Beberapa tahun terakhir, rumah sakit di Indonesia semakin gencar melakukan modernisasi. Salah satunya lewat penerapan sistem digitalisasi pendaftaran pasien. Inovasi ini hadir dalam bentuk mesin anjungan mandiri, di mana pasien bisa langsung mengisi data sendiri tanpa harus antre lama di loket administrasi.
Secara konsep, sistem ini jelas menjanjikan. Pasien tidak perlu berinteraksi panjang dengan petugas, proses pendaftaran lebih cepat, dan beban kerja administrasi bisa berkurang. Dengan begitu, tenaga kesehatan dan staf rumah sakit dapat lebih fokus pada pelayanan inti yang bersifat medis dan strategis.
Namun, kenyataan di lapangan sering kali tidak seindah teorinya. Dalam sebuah kasus, meskipun mesin pendaftaran sudah tersedia, pasien tetap dipanggil manual untuk didaftarkan oleh petugas. Akibatnya, mesin yang seharusnya membantu justru tidak dimanfaatkan sebagaimana mestinya. Pertanyaan pun muncul: apa yang sebenarnya terjadi?

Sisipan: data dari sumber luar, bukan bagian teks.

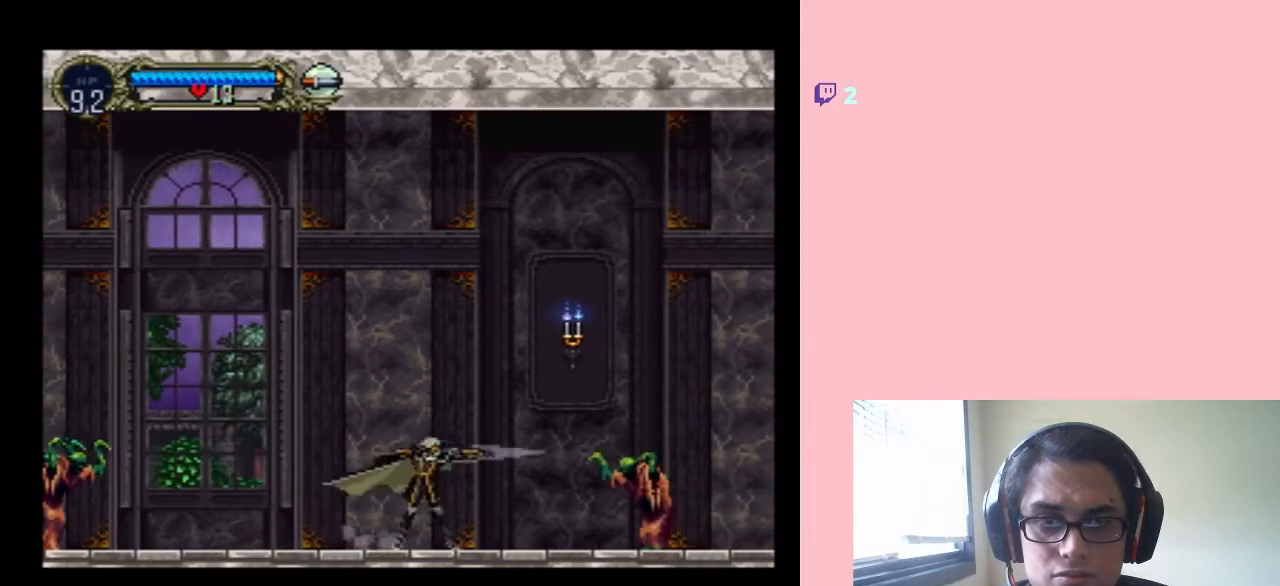
{"buttons": ["DPAD_RIGHT"], "left_stick": "center", "right_stick": "center", "events": [[117, "Y", "up"]]}
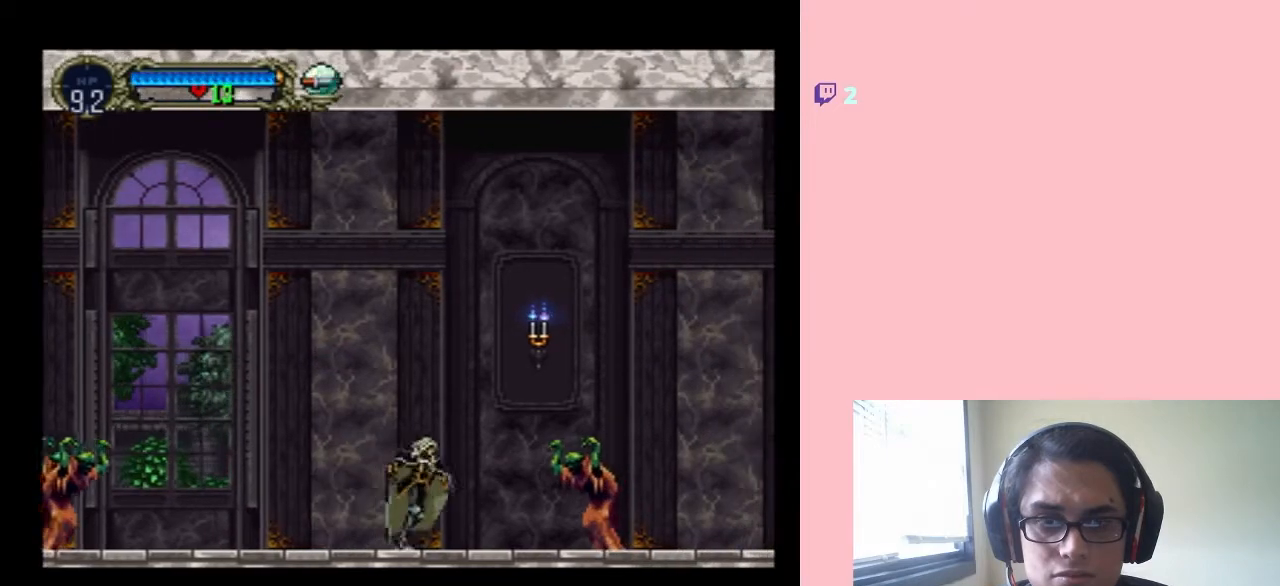
{"buttons": ["DPAD_DOWN"], "left_stick": "center", "right_stick": "center", "events": [[200, "DPAD_DOWN", "down"], [200, "DPAD_RIGHT", "up"], [300, "Y", "down"], [500, "Y", "up"]]}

Harapan Tinggi, Realitas Tak Selalu Mulus
Jika dilihat sekilas, masalah ini bukan pada teknologinya, melainkan pada pemanfaatannya. Mesin sudah ada, sistem sudah berjalan, tapi pasien tetap mengandalkan petugas. Fenomena ini sering kita jumpai ketika teknologi baru masuk ke ruang publik.
Beberapa faktor yang mungkin memengaruhi antara lain:
Pasien belum terbiasa
Tidak semua pasien paham teknologi. Terutama pasien lansia atau mereka yang tidak akrab dengan mesin digital. Alih-alih mencoba sendiri, mereka merasa lebih aman jika dilayani oleh petugas.Kebiasaan lama sulit ditinggalkan
Budaya antre di loket dan dipanggil manual sudah melekat selama puluhan tahun. Mengubah pola pikir dari "dilayani" menjadi "melayani diri sendiri" butuh waktu.Peran petugas yang masih dominan
Petugas yang masih mengutamakan cara manual tanpa mendorong pasien mencoba mesin membuat digitalisasi tidak berjalan optimal.Masalah teknis
Mesin yang error sekali saja bisa menurunkan kepercayaan pasien. Setelah itu, mereka cenderung enggan menggunakan lagi.